**本文抜粋:**

全小社研北海道大会公開授業⑨八軒西小 人の営み題材に産業学ぶ 情報活用するセコマの物流から(札幌市 2022-12-14付)
第5学年授業研究会A(1)
札幌市立八軒西小学校5年1組(高田雄平教諭)
情報を生かす産業~販売と運輸を結び付けた物流による地域創生
◆第5学年で目指す子どもの姿
▼日本の産業を発展させている人々の営みに思いを馳せ、産業構造の今を知ることで、未来に希望をもちながら追究する子
第5学年の社会科学習では、国民生活を豊かにしている日本の産業について学んでいく。どの産業学習でも、人々の工夫や努力、そして抱える課題を取り扱う。
「資源枯渇」「後継者減少」「少子高齢化」「環境問題」「産業構造変化への対応」など、具体的な解決策を見いだすのが難しい問題ばかりである。
本部会では、発想の転換によってそれらの問題解決を図り、産業の持続可能な発展や地域貢献を成し遂げている人の営みを取り上げ、子どもたちが将来に希望を持ちながら追究できる授業を目指している。
本単元では、情報活用によって、産業構造に変化が起こった販売業の「今」を子どもたちは学ぶ。
本実践で取り上げるセイコーマート(以下セコマと表記)は、「生産」「配送」「販売」を結び付けた物流によって、広大な北海道の生活を支え、全国に商品を販売している。
情報活用による効率化、情報を活用している人々の営みについての学習を通して、持続可能な産業の発展や地域創生の視点から未来に希望を持つ子どもの姿を目指す。

**提供データ:**
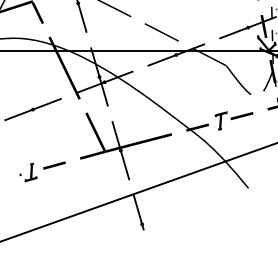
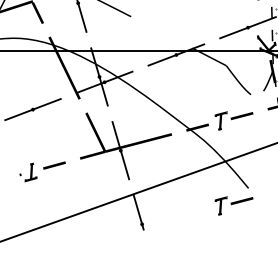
fill at (263, 26): present -> none
fill at (161, 32): present -> none
part at (233, 205): none -> present
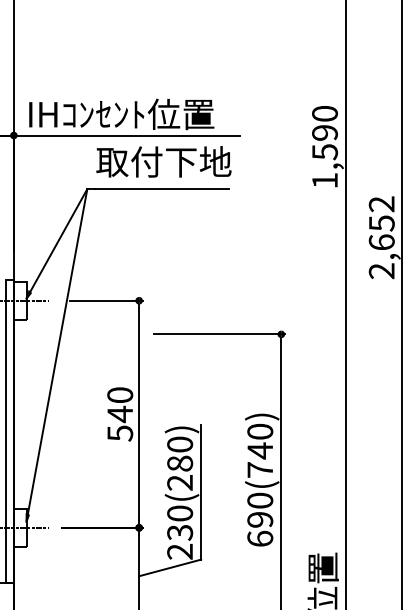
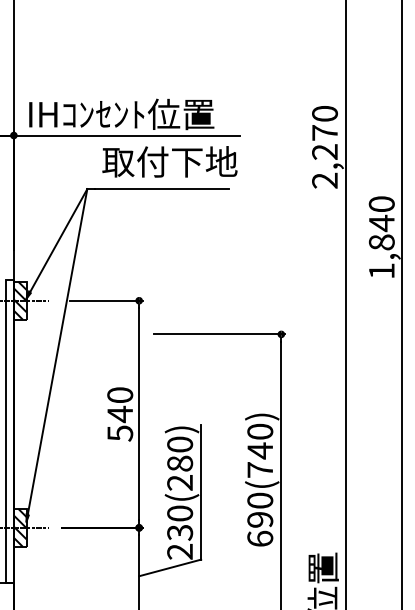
text at (324, 156): 1,590 -> 2,270
text at (163, 161) position: (163, 161) -> (169, 161)
text at (381, 237): 2,652 -> 1,840
hatch at (19, 300): none -> present
hatch at (19, 527): none -> present
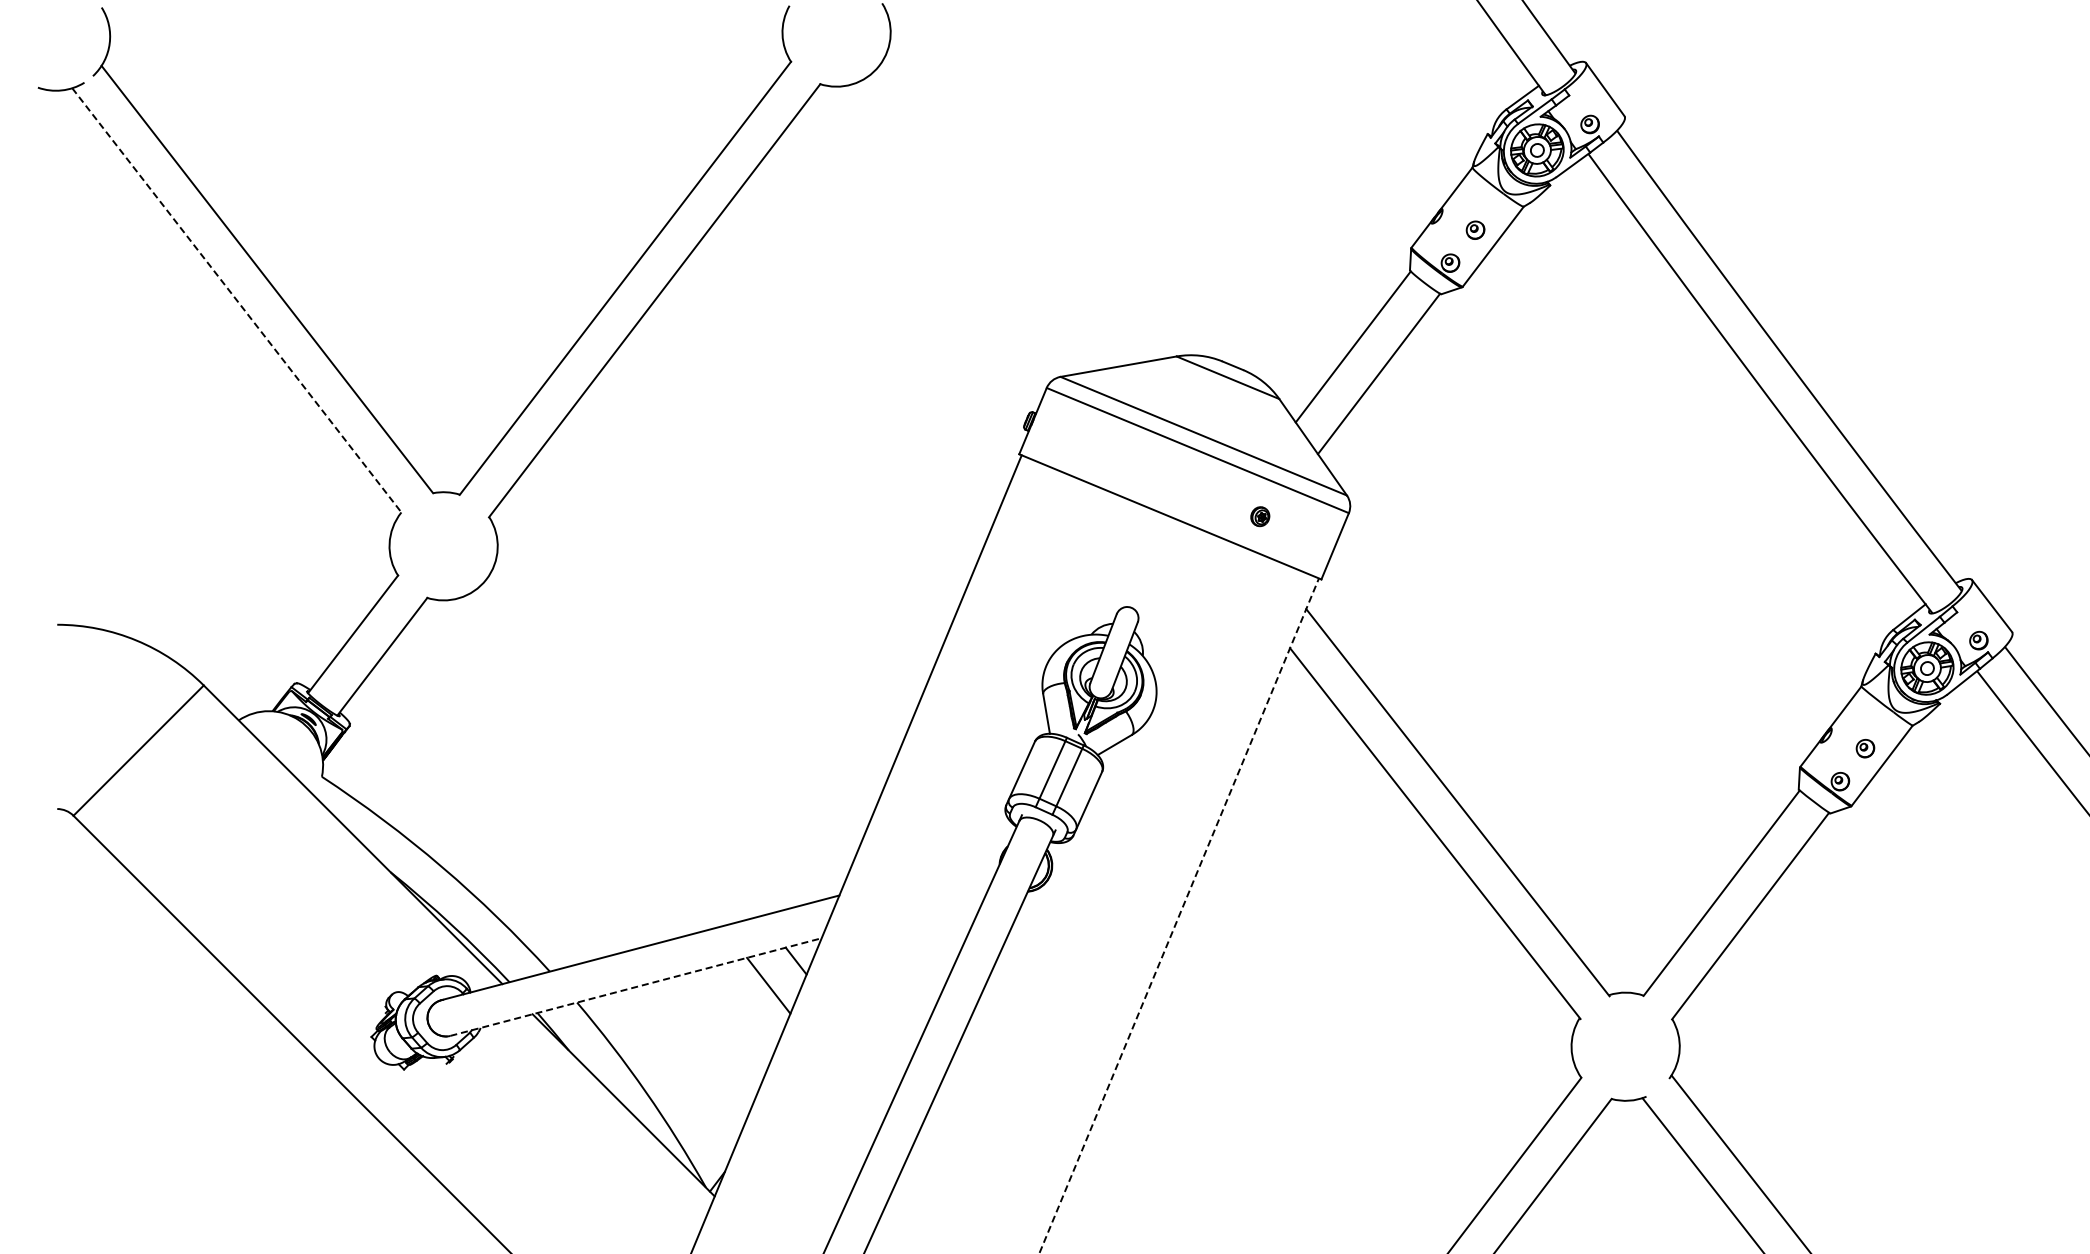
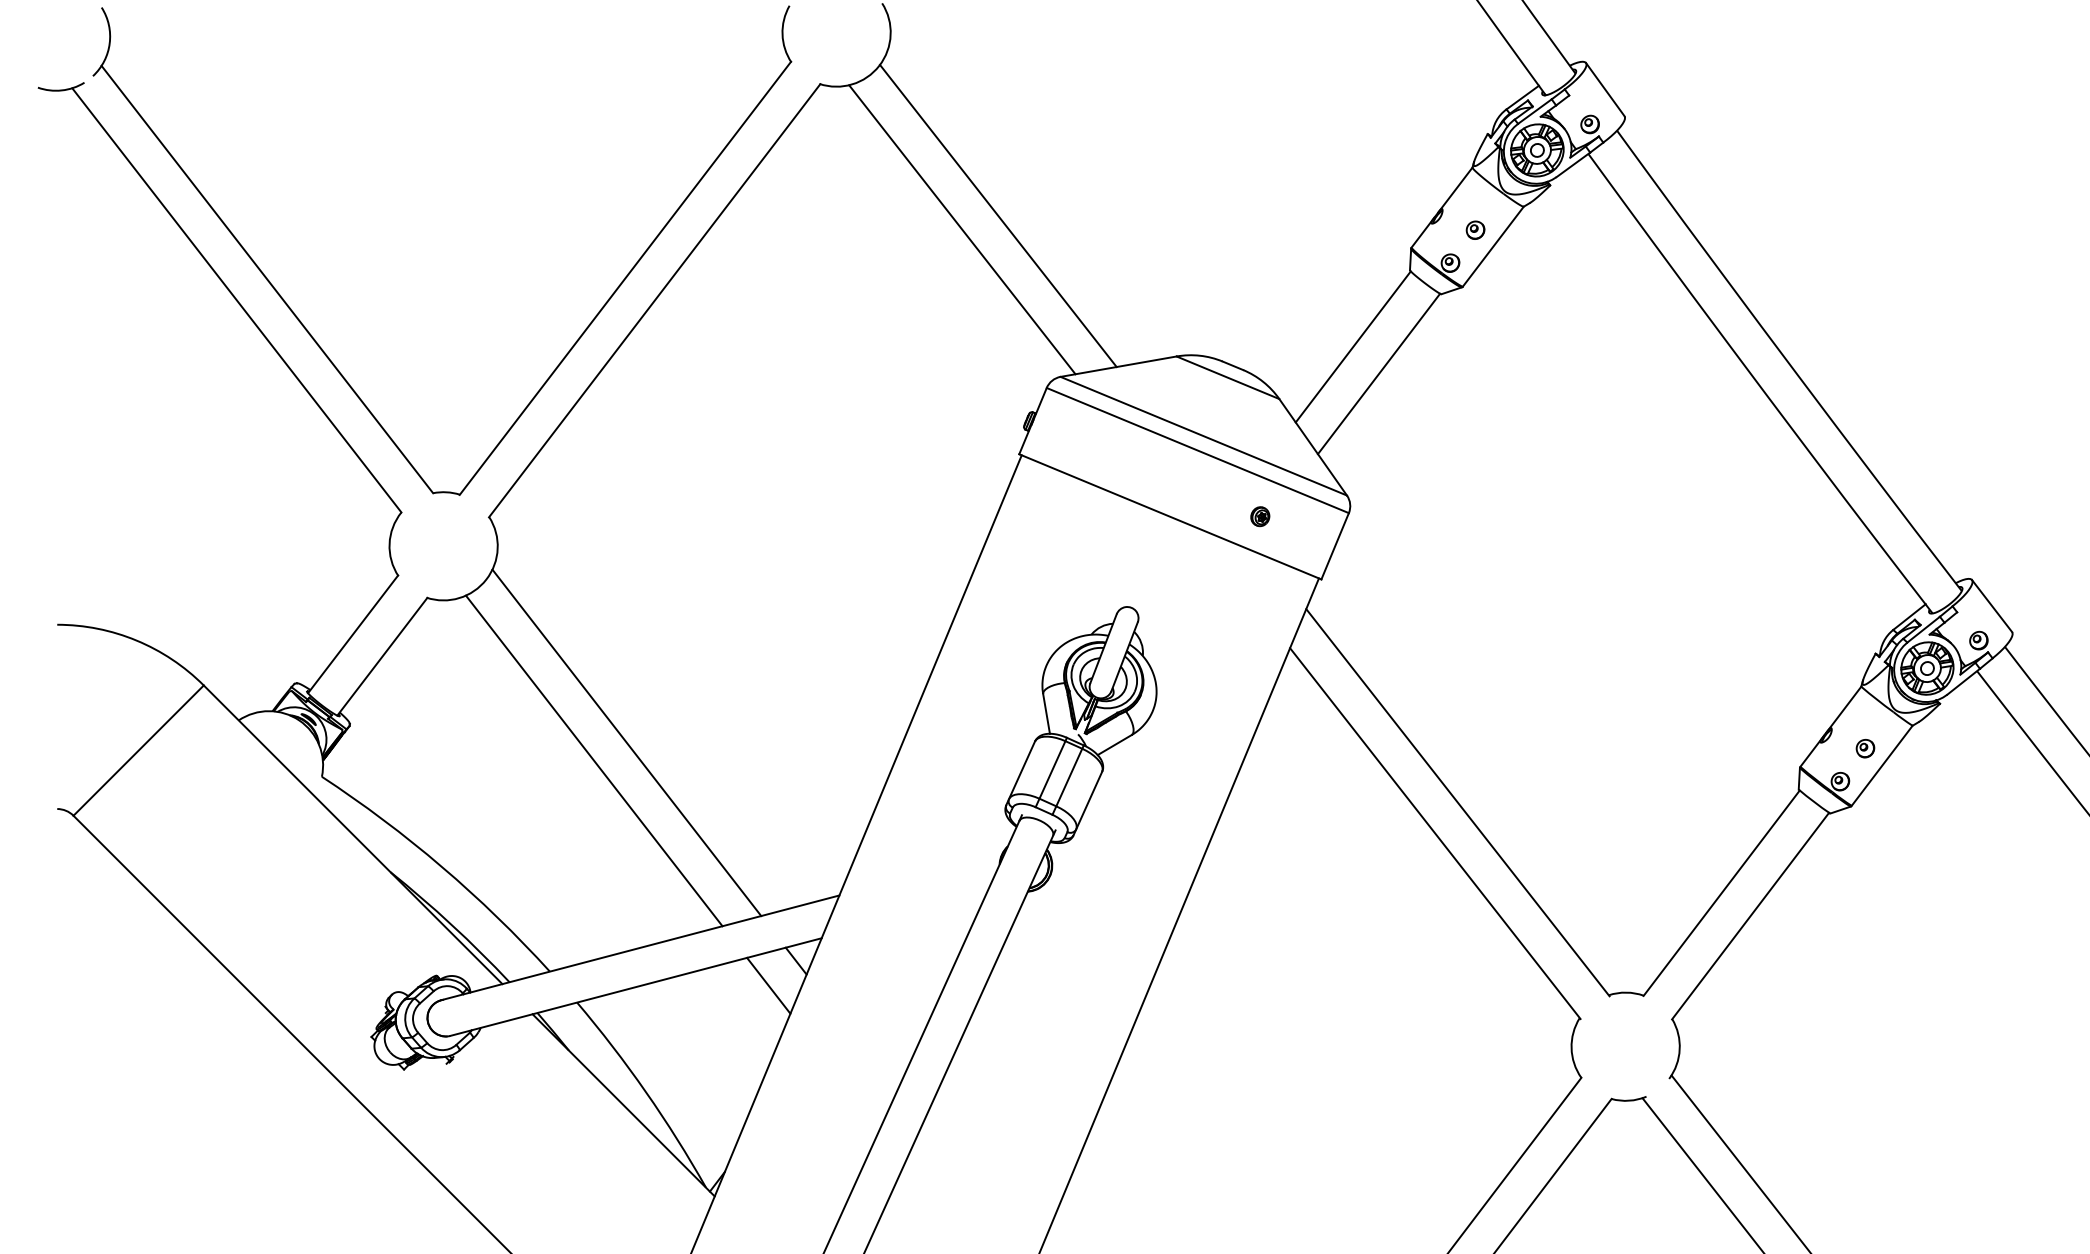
line at (998, 215): none -> present
line at (962, 229): none -> present
line at (237, 300): dashed -> solid
line at (626, 742): none -> present
line at (593, 760): none -> present
line at (1179, 915): dashed -> solid
line at (636, 987): dashed -> solid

**課題一覧:**
1. 本文抜粋の「第5学年の社会科学習では」で始まる段落を、主な内容を残して短く書き直すとどうなりますか?
2. 本文抜粋のうち、「本部会では、発想の転換によっ」で始まり「望を持つ子どもの姿を目指す。」で終わる部分を、一字一句そのまま書き写してください。
3. 本文抜粋によると、本部会が発想の転換によって問題解決を図った人の営みを取り上げるのは、どのような授業を目指しているからですか?

**各課題の解答:**
1. 5年生の社会科では、国民生活を豊かにしている日本の産業を学ぶ。どの産業の学習でも、人々の工夫や努力、抱える課題を扱う。

2.
本部会では、発想の転換によってそれらの問題解決を図り、産業の持続可能な発展や地域貢献を成し遂げている人の営みを取り上げ、子どもたちが将来に希望を持ちながら追究できる授業を目指している。
本単元では、情報活用によって、産業構造に変化が起こった販売業の「今」を子どもたちは学ぶ。
本実践で取り上げるセイコーマート(以下セコマと表記)は、「生産」「配送」「販売」を結び付けた物流によって、広大な北海道の生活を支え、全国に商品を販売している。
情報活用による効率化、情報を活用している人々の営みについての学習を通して、持続可能な産業の発展や地域創生の視点から未来に希望を持つ子どもの姿を目指す。

3. 産業が抱える課題は、具体的な解決策を見いだすのが難しい問題ばかりです。そのため本部会は、子どもたちが将来に希望を持ちながら追究できる授業を目指しています。